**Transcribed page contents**
....

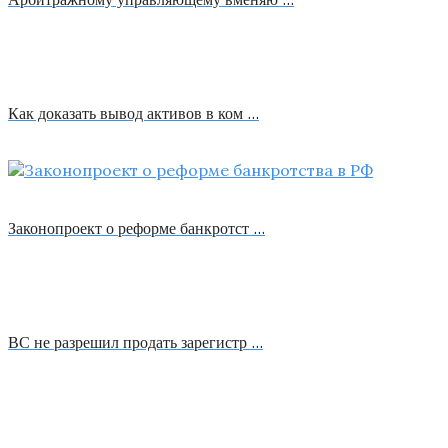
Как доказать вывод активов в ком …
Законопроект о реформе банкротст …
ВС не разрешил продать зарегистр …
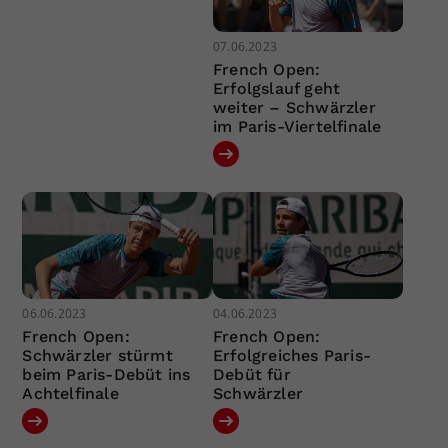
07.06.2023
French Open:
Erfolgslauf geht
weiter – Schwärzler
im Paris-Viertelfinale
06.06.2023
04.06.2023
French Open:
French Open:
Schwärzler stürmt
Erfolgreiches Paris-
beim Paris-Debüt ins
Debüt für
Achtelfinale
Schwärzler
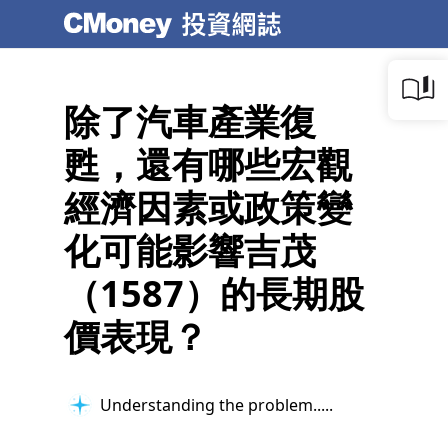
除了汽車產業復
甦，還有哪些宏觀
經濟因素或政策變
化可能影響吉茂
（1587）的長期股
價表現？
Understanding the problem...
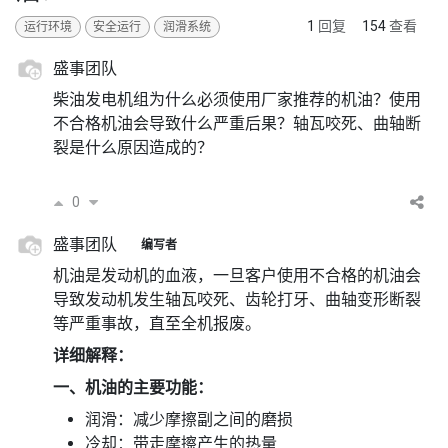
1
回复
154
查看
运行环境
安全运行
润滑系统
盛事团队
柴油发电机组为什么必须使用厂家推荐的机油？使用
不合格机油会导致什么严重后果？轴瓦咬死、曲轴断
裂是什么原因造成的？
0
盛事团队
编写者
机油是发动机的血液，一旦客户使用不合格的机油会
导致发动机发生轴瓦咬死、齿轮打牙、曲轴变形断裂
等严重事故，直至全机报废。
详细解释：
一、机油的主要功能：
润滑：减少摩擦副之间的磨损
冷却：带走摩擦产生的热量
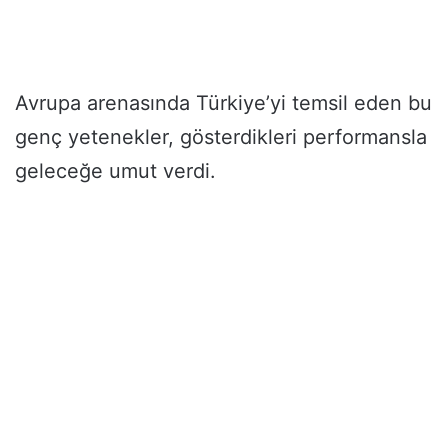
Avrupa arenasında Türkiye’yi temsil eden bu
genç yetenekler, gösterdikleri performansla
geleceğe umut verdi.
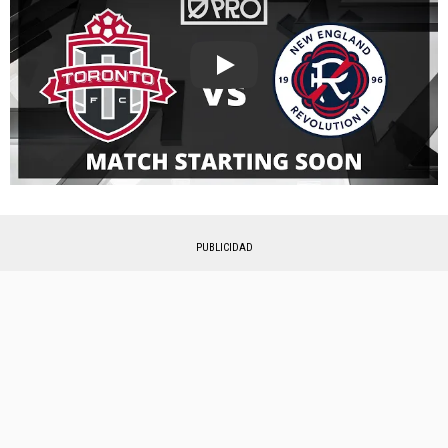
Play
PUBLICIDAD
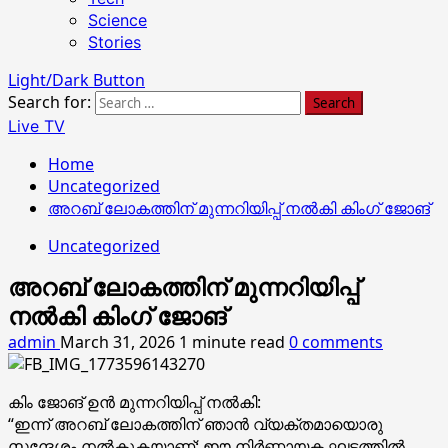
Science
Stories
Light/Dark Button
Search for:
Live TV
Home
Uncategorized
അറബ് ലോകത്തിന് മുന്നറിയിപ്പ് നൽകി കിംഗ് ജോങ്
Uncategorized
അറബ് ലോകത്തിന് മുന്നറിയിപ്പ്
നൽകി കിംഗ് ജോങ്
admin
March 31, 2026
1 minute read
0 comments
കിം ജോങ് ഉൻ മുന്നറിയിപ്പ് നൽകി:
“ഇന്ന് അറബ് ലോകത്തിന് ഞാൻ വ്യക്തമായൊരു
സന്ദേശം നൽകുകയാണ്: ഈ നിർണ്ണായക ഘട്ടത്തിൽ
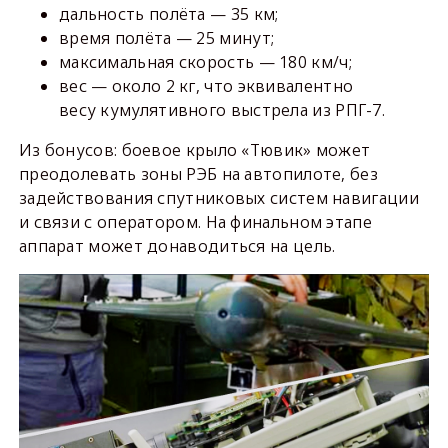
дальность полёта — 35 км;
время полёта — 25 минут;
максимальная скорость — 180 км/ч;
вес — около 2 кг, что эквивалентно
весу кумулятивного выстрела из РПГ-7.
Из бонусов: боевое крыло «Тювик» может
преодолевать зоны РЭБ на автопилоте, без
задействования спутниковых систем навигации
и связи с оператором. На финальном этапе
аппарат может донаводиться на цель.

....

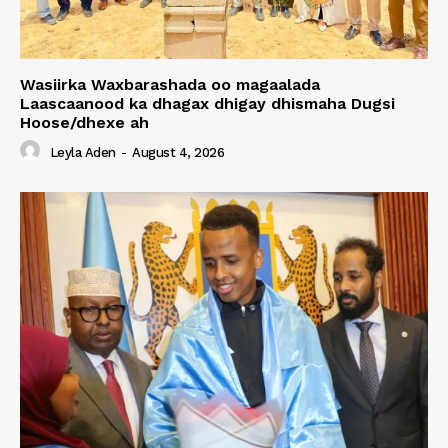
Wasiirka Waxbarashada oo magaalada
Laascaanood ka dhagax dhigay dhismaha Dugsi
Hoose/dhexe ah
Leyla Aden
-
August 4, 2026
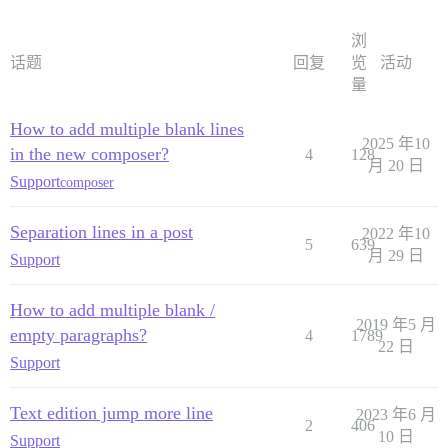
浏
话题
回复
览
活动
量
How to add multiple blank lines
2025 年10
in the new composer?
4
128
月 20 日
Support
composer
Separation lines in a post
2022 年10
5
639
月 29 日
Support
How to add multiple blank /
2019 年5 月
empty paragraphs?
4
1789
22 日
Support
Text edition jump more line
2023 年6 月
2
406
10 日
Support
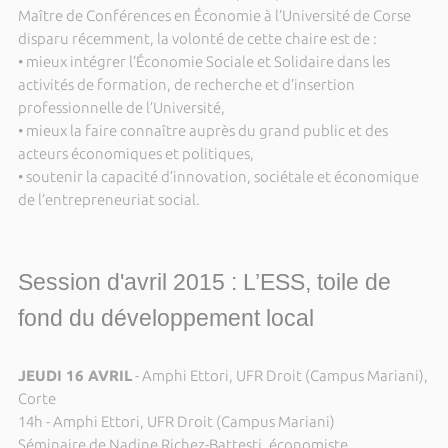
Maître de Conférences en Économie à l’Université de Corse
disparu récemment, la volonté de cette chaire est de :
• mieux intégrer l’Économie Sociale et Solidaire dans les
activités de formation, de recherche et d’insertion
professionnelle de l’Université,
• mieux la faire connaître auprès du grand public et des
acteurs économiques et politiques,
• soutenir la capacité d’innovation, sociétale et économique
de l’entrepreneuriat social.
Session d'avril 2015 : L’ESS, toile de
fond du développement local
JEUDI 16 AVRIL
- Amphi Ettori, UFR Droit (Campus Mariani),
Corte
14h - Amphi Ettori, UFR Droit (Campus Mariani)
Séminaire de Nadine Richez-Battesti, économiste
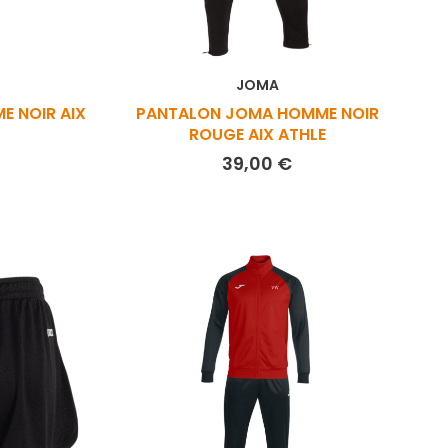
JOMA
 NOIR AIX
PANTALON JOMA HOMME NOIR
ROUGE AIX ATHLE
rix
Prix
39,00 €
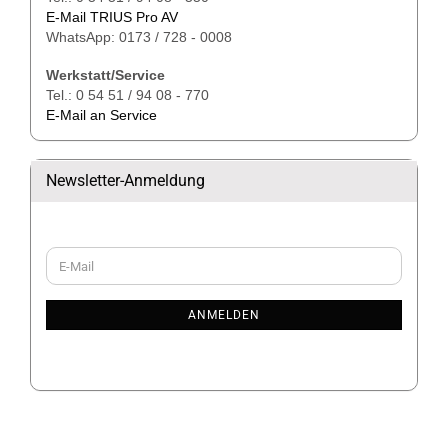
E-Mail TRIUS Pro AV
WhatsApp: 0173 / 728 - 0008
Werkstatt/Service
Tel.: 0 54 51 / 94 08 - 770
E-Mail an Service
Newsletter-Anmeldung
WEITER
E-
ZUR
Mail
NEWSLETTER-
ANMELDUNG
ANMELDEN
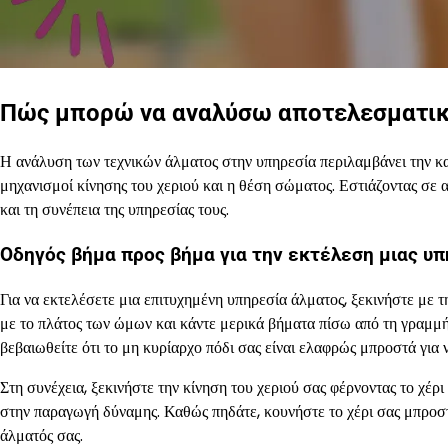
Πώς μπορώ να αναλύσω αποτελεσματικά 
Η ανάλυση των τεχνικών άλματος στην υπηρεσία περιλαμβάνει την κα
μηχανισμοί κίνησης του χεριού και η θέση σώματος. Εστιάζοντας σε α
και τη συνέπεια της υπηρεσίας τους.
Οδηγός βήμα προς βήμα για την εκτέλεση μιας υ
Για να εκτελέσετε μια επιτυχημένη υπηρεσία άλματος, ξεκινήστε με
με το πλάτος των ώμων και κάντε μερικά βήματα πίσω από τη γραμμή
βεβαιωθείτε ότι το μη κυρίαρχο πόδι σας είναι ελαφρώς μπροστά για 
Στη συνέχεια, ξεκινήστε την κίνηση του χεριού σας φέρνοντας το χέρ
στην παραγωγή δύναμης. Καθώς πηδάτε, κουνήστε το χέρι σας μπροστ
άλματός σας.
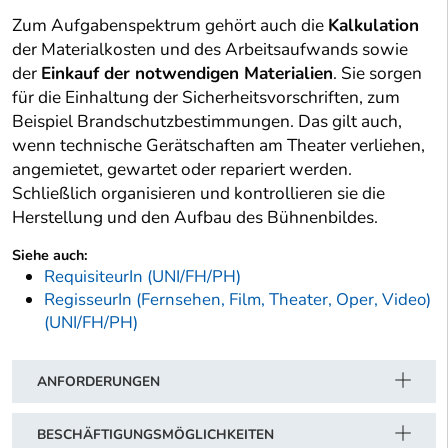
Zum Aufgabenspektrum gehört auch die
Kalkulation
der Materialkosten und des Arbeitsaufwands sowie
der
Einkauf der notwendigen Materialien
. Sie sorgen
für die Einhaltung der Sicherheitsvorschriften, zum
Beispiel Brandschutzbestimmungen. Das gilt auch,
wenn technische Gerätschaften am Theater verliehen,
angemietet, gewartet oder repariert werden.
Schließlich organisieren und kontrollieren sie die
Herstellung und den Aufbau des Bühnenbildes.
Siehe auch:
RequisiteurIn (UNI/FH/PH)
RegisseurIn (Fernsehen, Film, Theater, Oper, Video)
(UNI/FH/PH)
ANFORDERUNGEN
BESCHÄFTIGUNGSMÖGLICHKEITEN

....

**About this task**
Reproduce verbatim the lines above, from the line with "wenn technische Gerätschaften" through the line with "BESCHÄFTIGUNGSMÖGLICHKEITEN".

**Output of the task**
wenn technische Gerätschaften am Theater verliehen,
angemietet, gewartet oder repariert werden.
Schließlich organisieren und kontrollieren sie die
Herstellung und den Aufbau des Bühnenbildes.
Siehe auch:
RequisiteurIn (UNI/FH/PH)
RegisseurIn (Fernsehen, Film, Theater, Oper, Video)
(UNI/FH/PH)
ANFORDERUNGEN
BESCHÄFTIGUNGSMÖGLICHKEITEN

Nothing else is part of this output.